First, let's find f(1/3) = 1 by plugging in x = 1/3 in the equation:
f(1/3) = a * (1/3)^b / ln(1/3) = 1
Now, let's find the derivative of f(x) with respect to x:
f'(x) = d/dx [ ax^b / ln(x) ]
To do this, we will use the quotient rule.

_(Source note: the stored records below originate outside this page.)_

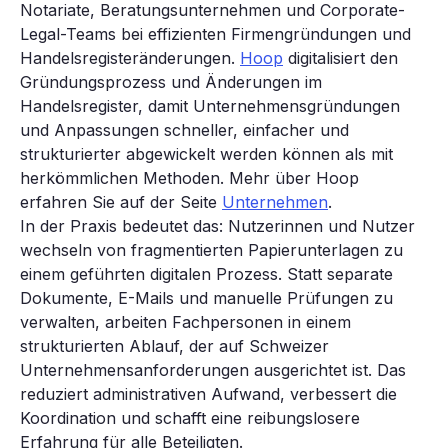
Notariate, Beratungsunternehmen und Corporate-
Legal-Teams bei effizienten Firmengründungen und
Handelsregisteränderungen.
Hoop
digitalisiert den
Gründungsprozess und Änderungen im
Handelsregister, damit Unternehmensgründungen
und Anpassungen schneller, einfacher und
strukturierter abgewickelt werden können als mit
herkömmlichen Methoden. Mehr über Hoop
erfahren Sie auf der Seite
Unternehmen
.
In der Praxis bedeutet das: Nutzerinnen und Nutzer
wechseln von fragmentierten Papierunterlagen zu
einem geführten digitalen Prozess. Statt separate
Dokumente, E-Mails und manuelle Prüfungen zu
verwalten, arbeiten Fachpersonen in einem
strukturierten Ablauf, der auf Schweizer
Unternehmensanforderungen ausgerichtet ist. Das
reduziert administrativen Aufwand, verbessert die
Koordination und schafft eine reibungslosere
Erfahrung für alle Beteiligten.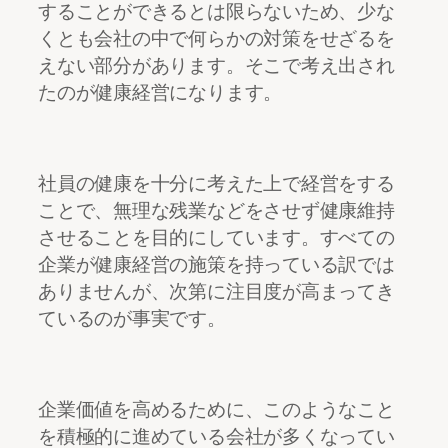
することができるとは限らないため、少な
くとも会社の中で何らかの対策をせざるを
えない部分があります。そこで考え出され
たのが健康経営になります。
社員の健康を十分に考えた上で経営をする
ことで、無理な残業などをさせず健康維持
させることを目的にしています。すべての
企業が健康経営の施策を持っている訳では
ありませんが、次第に注目度が高まってき
ているのが事実です。
企業価値を高めるために、このようなこと
を積極的に進めている会社が多くなってい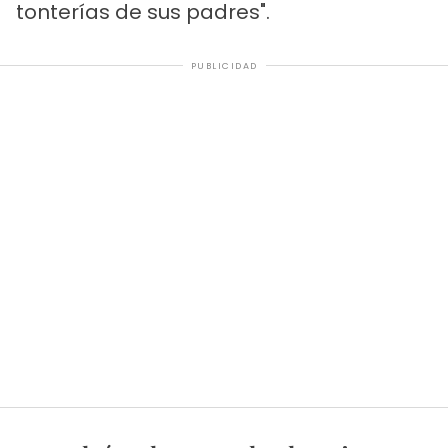
tonterías de sus padres".
PUBLICIDAD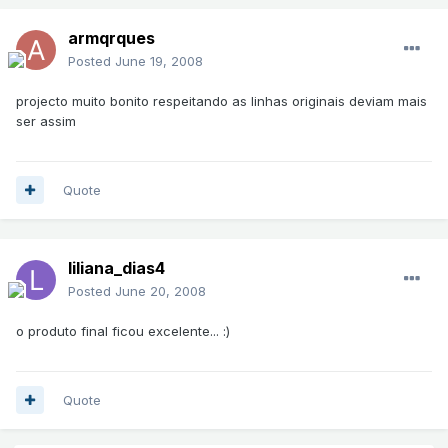
armqrques
Posted
June 19, 2008
projecto muito bonito respeitando as linhas originais deviam mais
ser assim
Quote
liliana_dias4
Posted
June 20, 2008
o produto final ficou excelente... :)
Quote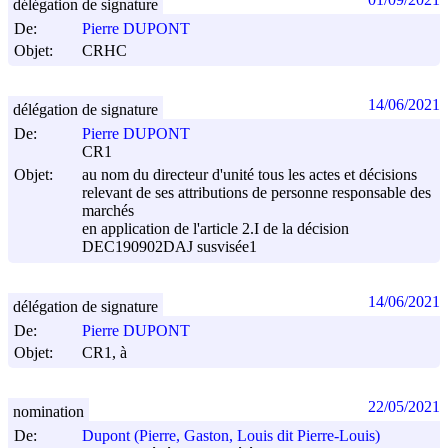
délégation de signature
De:
Pierre DUPONT
Objet:
CRHC
14/06/2021
délégation de signature
De:
Pierre DUPONT
CR1
Objet:
au nom du directeur d'unité tous les actes et décisions
relevant de ses attributions de personne responsable des
marchés
en application de l'article 2.I de la décision
DEC190902DAJ susvisée1
14/06/2021
délégation de signature
De:
Pierre DUPONT
Objet:
CR1, à
22/05/2021
nomination
De:
Dupont (Pierre, Gaston, Louis dit Pierre-Louis)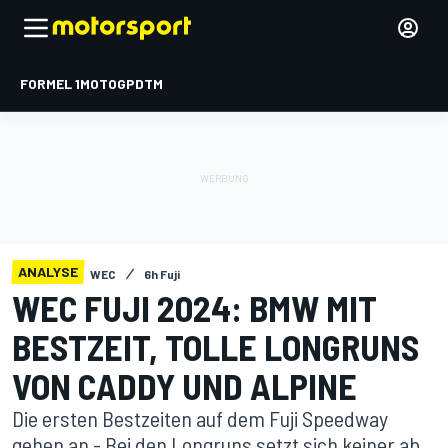
FORMEL 1
MOTOGP
DTM
ANALYSE
WEC
6h Fuji
WEC FUJI 2024: BMW MIT
BESTZEIT, TOLLE LONGRUNS
VON CADDY UND ALPINE
Die ersten Bestzeiten auf dem Fuji Speedway
gehen an - Bei den Longruns setzt sich keiner ab,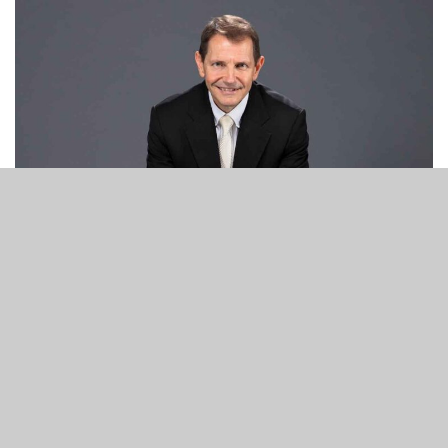
Andrew MacDonald
6
308
SHARES
VIEWS
新加坡聖淘沙名勝世界（RWS）宣佈，Andrew MacDonald
已辭去公司董事博彩營運總裁。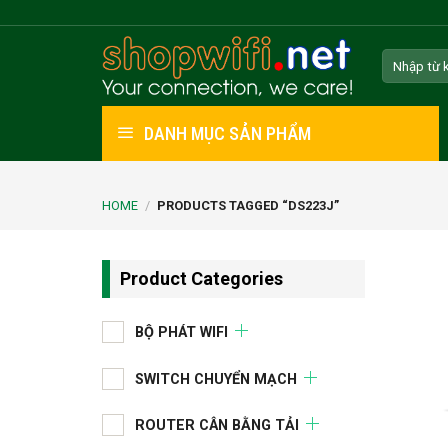
Skip
to
Search
content
for:
DANH MỤC SẢN PHẨM
HOME
/
PRODUCTS TAGGED “DS223J”
Product Categories
BỘ PHÁT WIFI
SWITCH CHUYỂN MẠCH
ROUTER CÂN BẰNG TẢI
+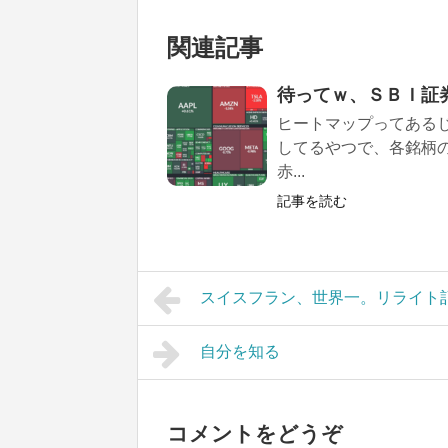
関連記事
待ってｗ、ＳＢＩ証
ヒートマップってある
してるやつで、各銘柄
赤...
記事を読む
スイスフラン、世界一。リライト
自分を知る
コメントをどうぞ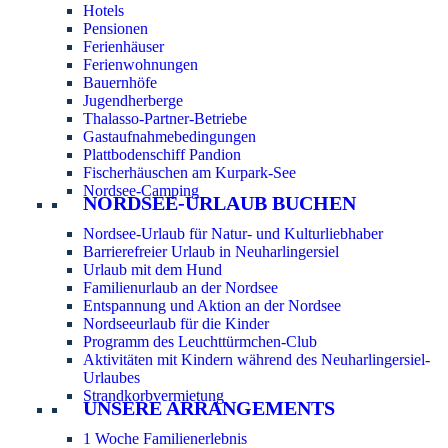
Hotels
Pensionen
Ferienhäuser
Ferienwohnungen
Bauernhöfe
Jugendherberge
Thalasso-Partner-Betriebe
Gastaufnahmebedingungen
Plattbodenschiff Pandion
Fischerhäuschen am Kurpark-See
Nordsee-Camping
NORDSEE-URLAUB BUCHEN
Nordsee-Urlaub für Natur- und Kulturliebhaber
Barrierefreier Urlaub in Neuharlingersiel
Urlaub mit dem Hund
Familienurlaub an der Nordsee
Entspannung und Aktion an der Nordsee
Nordseeurlaub für die Kinder
Programm des Leuchttürmchen-Club
Aktivitäten mit Kindern während des Neuharlingersiel-
Urlaubes
Strandkorbvermietung
UNSERE ARRANGEMENTS
1 Woche Familienerlebnis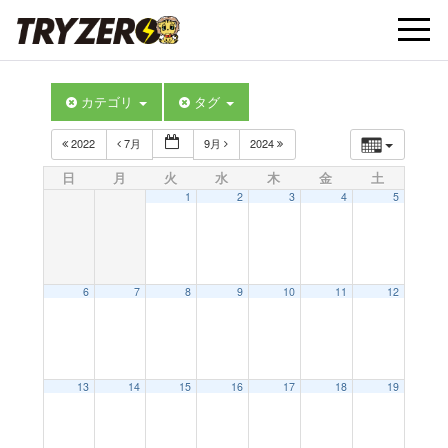
t
カテゴリ
タグ
o
2022
7月
9月
2024
g
日
月
火
水
木
金
土
1
2
3
4
5
g
l
6
7
8
9
10
11
12
e
13
14
15
16
17
18
19
n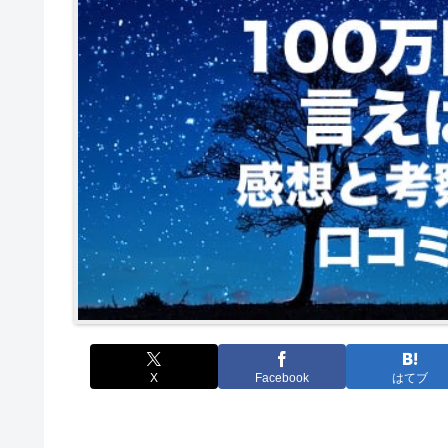
X
Facebook
はてブ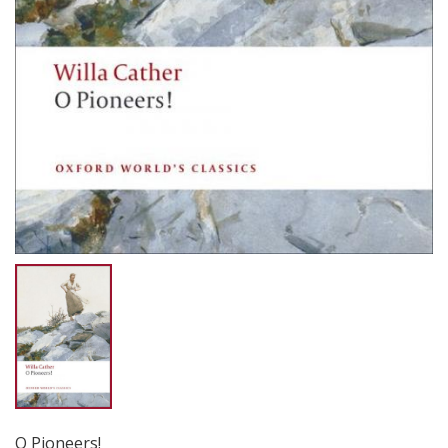
O Pioneers!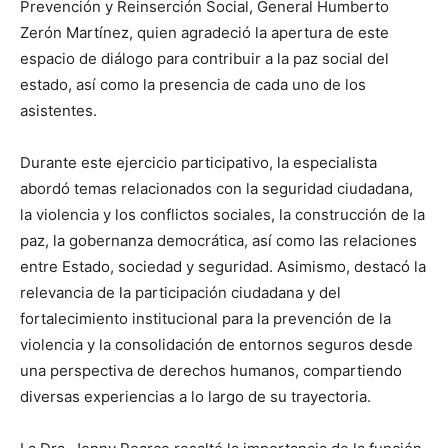
Prevención y Reinserción Social, General Humberto
Zerón Martínez, quien agradeció la apertura de este
espacio de diálogo para contribuir a la paz social del
estado, así como la presencia de cada uno de los
asistentes.
Durante este ejercicio participativo, la especialista
abordó temas relacionados con la seguridad ciudadana,
la violencia y los conflictos sociales, la construcción de la
paz, la gobernanza democrática, así como las relaciones
entre Estado, sociedad y seguridad. Asimismo, destacó la
relevancia de la participación ciudadana y del
fortalecimiento institucional para la prevención de la
violencia y la consolidación de entornos seguros desde
una perspectiva de derechos humanos, compartiendo
diversas experiencias a lo largo de su trayectoria.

Using the quotient rule, the derivative of f(x) is:
f'(x) = [b * ax^(b-1) * ln(x) - ax^b * (1/x)] / (ln(x))^2
Now, let's calculate f'(1/3) and set it equal to 0 since we want a local minimum at x = 1/3:
f'(1/3) = [b * a * (1/3)^(b-1) * ln(1/3) - a * (1/3)^b * (1/(1/3))] / (ln(1/3))^2
Setting f'(1/3) = 0, we have:
[b * a * (1/3)^(b-1) * ln(1/3) - 3a * (1/3)^b] / (ln(1/3))^2 = 0
Now, we have two equations:
1) a * (1/3)^b / ln(1/3) = 1
2) [b * a * (1/3)^(b-1) * ln(1/3) - 3a * (1/3)^b] / (ln(1/3))^2 = 0
From equation 1, we can simplify it to:
a / ln(1/3) = 3^b
Substituting this into equation 2, we have:
[b * 3^b - 3a] / (ln(1/3))^2 = 0
At this point, we have a system of equations:
a / ln(1/3) = 3^b
[b * 3^b - 3a] / (ln(1/3))^2 = 0
By solving this system of equations, we can find the values of a and b that satisfy the given conditions. However, finding the exact values of a and b requires further calculations and might involve numerical methods like Newton's method or using a computer algebra system.